Retype all of the entries exactly as they appear.
━━━━━━━━
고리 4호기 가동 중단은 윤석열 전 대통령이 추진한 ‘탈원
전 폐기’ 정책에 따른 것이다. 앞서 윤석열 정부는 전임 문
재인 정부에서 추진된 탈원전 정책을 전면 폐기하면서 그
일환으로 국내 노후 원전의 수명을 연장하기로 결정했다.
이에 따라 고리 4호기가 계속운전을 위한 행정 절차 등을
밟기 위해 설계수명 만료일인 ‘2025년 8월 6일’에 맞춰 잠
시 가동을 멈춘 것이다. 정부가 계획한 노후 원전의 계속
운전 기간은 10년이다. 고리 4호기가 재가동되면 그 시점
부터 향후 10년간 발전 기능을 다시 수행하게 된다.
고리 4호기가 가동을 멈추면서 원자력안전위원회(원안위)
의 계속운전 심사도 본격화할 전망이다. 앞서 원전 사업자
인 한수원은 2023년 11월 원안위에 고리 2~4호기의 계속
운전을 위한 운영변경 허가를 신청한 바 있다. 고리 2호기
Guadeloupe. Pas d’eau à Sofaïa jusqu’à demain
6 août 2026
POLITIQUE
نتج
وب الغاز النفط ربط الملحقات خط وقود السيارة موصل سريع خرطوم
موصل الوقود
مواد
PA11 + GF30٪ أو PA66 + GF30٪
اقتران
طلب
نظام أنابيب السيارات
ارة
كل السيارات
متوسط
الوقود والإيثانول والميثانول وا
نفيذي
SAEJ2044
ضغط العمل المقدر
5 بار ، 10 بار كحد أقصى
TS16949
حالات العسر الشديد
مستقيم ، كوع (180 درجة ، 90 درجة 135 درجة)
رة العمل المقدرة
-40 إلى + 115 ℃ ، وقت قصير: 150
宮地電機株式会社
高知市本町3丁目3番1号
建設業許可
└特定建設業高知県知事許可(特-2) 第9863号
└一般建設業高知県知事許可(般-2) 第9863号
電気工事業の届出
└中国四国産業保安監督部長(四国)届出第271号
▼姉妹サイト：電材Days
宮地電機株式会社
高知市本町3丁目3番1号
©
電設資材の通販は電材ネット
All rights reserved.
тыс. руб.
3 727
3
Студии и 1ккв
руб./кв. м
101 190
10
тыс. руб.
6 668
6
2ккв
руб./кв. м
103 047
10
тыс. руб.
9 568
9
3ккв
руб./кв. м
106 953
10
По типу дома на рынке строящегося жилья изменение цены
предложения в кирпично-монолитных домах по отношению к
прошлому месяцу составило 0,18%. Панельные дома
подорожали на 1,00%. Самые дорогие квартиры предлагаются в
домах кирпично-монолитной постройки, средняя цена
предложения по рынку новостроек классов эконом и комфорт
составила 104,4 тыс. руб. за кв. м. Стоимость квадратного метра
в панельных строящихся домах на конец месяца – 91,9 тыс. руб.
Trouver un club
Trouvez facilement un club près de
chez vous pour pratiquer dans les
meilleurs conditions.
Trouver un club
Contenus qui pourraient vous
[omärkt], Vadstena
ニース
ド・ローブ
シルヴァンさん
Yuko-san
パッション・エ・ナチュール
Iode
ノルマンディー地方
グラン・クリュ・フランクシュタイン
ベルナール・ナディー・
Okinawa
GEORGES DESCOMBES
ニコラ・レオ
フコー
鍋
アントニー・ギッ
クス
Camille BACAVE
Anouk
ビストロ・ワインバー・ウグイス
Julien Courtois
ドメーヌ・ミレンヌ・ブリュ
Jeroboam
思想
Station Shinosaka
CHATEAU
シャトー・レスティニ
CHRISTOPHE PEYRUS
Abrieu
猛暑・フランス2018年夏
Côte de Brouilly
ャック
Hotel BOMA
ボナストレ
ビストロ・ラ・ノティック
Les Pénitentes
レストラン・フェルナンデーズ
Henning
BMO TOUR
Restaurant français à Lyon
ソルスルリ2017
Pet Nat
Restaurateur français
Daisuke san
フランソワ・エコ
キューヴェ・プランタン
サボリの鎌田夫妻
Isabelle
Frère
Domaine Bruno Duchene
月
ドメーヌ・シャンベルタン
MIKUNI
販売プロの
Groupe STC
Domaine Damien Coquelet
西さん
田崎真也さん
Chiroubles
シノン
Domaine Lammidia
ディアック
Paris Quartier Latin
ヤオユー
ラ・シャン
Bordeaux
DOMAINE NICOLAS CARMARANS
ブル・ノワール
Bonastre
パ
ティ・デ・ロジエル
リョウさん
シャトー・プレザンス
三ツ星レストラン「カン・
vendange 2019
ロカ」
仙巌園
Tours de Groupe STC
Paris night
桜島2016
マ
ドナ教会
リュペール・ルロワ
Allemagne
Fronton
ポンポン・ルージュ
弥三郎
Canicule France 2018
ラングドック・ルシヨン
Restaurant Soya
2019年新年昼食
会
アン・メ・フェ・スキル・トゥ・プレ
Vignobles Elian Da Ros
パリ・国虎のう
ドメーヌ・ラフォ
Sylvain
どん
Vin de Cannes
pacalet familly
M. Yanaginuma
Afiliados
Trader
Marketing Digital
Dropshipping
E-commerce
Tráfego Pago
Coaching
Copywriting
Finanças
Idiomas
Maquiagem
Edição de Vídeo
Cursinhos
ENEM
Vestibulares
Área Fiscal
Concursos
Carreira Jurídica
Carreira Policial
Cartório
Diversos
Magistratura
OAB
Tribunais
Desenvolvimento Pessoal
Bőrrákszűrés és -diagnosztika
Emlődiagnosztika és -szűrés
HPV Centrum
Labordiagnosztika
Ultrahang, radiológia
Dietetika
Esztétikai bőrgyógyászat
━━━━━━━━
__EXERCISE RESULT__.
고리 4호기 가동 중단은 윤석열 전 대통령이 추진한 ‘탈원
전 폐기’ 정책에 따른 것이다. 앞서 윤석열 정부는 전임 문
재인 정부에서 추진된 탈원전 정책을 전면 폐기하면서 그
일환으로 국내 노후 원전의 수명을 연장하기로 결정했다.
이에 따라 고리 4호기가 계속운전을 위한 행정 절차 등을
밟기 위해 설계수명 만료일인 ‘2025년 8월 6일’에 맞춰 잠
시 가동을 멈춘 것이다. 정부가 계획한 노후 원전의 계속
운전 기간은 10년이다. 고리 4호기가 재가동되면 그 시점
부터 향후 10년간 발전 기능을 다시 수행하게 된다.
고리 4호기가 가동을 멈추면서 원자력안전위원회(원안위)
의 계속운전 심사도 본격화할 전망이다. 앞서 원전 사업자
인 한수원은 2023년 11월 원안위에 고리 2~4호기의 계속
운전을 위한 운영변경 허가를 신청한 바 있다. 고리 2호기
Guadeloupe. Pas d’eau à Sofaïa jusqu’à demain
6 août 2026
POLITIQUE
نتج
وب الغاز النفط ربط الملحقات خط وقود السيارة موصل سريع خرطوم
موصل الوقود
مواد
PA11 + GF30٪ أو PA66 + GF30٪
اقتران
طلب
نظام أنابيب السيارات
ارة
كل السيارات
متوسط
الوقود والإيثانول والميثانول وا
نفيذي
SAEJ2044
ضغط العمل المقدر
5 بار ، 10 بار كحد أقصى
TS16949
حالات العسر الشديد
مستقيم ، كوع (180 درجة ، 90 درجة 135 درجة)
رة العمل المقدرة
-40 إلى + 115 ℃ ، وقت قصير: 150
宮地電機株式会社
高知市本町3丁目3番1号
建設業許可
└特定建設業高知県知事許可(特-2) 第9863号
└一般建設業高知県知事許可(般-2) 第9863号
電気工事業の届出
└中国四国産業保安監督部長(四国)届出第271号
▼姉妹サイト：電材Days
宮地電機株式会社
高知市本町3丁目3番1号
©
電設資材の通販は電材ネット
All rights reserved.
тыс. руб.
3 727
3
Студии и 1ккв
руб./кв. м
101 190
10
тыс. руб.
6 668
6
2ккв
руб./кв. м
103 047
10
тыс. руб.
9 568
9
3ккв
руб./кв. м
106 953
10
По типу дома на рынке строящегося жилья изменение цены
предложения в кирпично-монолитных домах по отношению к
прошлому месяцу составило 0,18%. Панельные дома
подорожали на 1,00%. Самые дорогие квартиры предлагаются в
домах кирпично-монолитной постройки, средняя цена
предложения по рынку новостроек классов эконом и комфорт
составила 104,4 тыс. руб. за кв. м. Стоимость квадратного метра
в панельных строящихся домах на конец месяца – 91,9 тыс. руб.
Trouver un club
Trouvez facilement un club près de
chez vous pour pratiquer dans les
meilleurs conditions.
Trouver un club
Contenus qui pourraient vous
[omärkt], Vadstena
ニース
ド・ローブ
シルヴァンさん
Yuko-san
パッション・エ・ナチュール
Iode
ノルマンディー地方
グラン・クリュ・フランクシュタイン
ベルナール・ナディー・
Okinawa
GEORGES DESCOMBES
ニコラ・レオ
フコー
鍋
アントニー・ギッ
クス
Camille BACAVE
Anouk
ビストロ・ワインバー・ウグイス
Julien Courtois
ドメーヌ・ミレンヌ・ブリュ
Jeroboam
思想
Station Shinosaka
CHATEAU
シャトー・レスティニ
CHRISTOPHE PEYRUS
Abrieu
猛暑・フランス2018年夏
Côte de Brouilly
ャック
Hotel BOMA
ボナストレ
ビストロ・ラ・ノティック
Les Pénitentes
レストラン・フェルナンデーズ
Henning
BMO TOUR
Restaurant français à Lyon
ソルスルリ2017
Pet Nat
Restaurateur français
Daisuke san
フランソワ・エコ
キューヴェ・プランタン
サボリの鎌田夫妻
Isabelle
Frère
Domaine Bruno Duchene
月
ドメーヌ・シャンベルタン
MIKUNI
販売プロの
Groupe STC
Domaine Damien Coquelet
西さん
田崎真也さん
Chiroubles
シノン
Domaine Lammidia
ディアック
Paris Quartier Latin
ヤオユー
ラ・シャン
Bordeaux
DOMAINE NICOLAS CARMARANS
ブル・ノワール
Bonastre
パ
ティ・デ・ロジエル
リョウさん
シャトー・プレザンス
三ツ星レストラン「カン・
vendange 2019
ロカ」
仙巌園
Tours de Groupe STC
Paris night
桜島2016
マ
ドナ教会
リュペール・ルロワ
Allemagne
Fronton
ポンポン・ルージュ
弥三郎
Canicule France 2018
ラングドック・ルシヨン
Restaurant Soya
2019年新年昼食
会
アン・メ・フェ・スキル・トゥ・プレ
Vignobles Elian Da Ros
パリ・国虎のう
ドメーヌ・ラフォ
Sylvain
どん
Vin de Cannes
pacalet familly
M. Yanaginuma
Afiliados
Trader
Marketing Digital
Dropshipping
E-commerce
Tráfego Pago
Coaching
Copywriting
Finanças
Idiomas
Maquiagem
Edição de Vídeo
Cursinhos
ENEM
Vestibulares
Área Fiscal
Concursos
Carreira Jurídica
Carreira Policial
Cartório
Diversos
Magistratura
OAB
Tribunais
Desenvolvimento Pessoal
Bőrrákszűrés és -diagnosztika
Emlődiagnosztika és -szűrés
HPV Centrum
Labordiagnosztika
Ultrahang, radiológia
Dietetika
Esztétikai bőrgyógyászat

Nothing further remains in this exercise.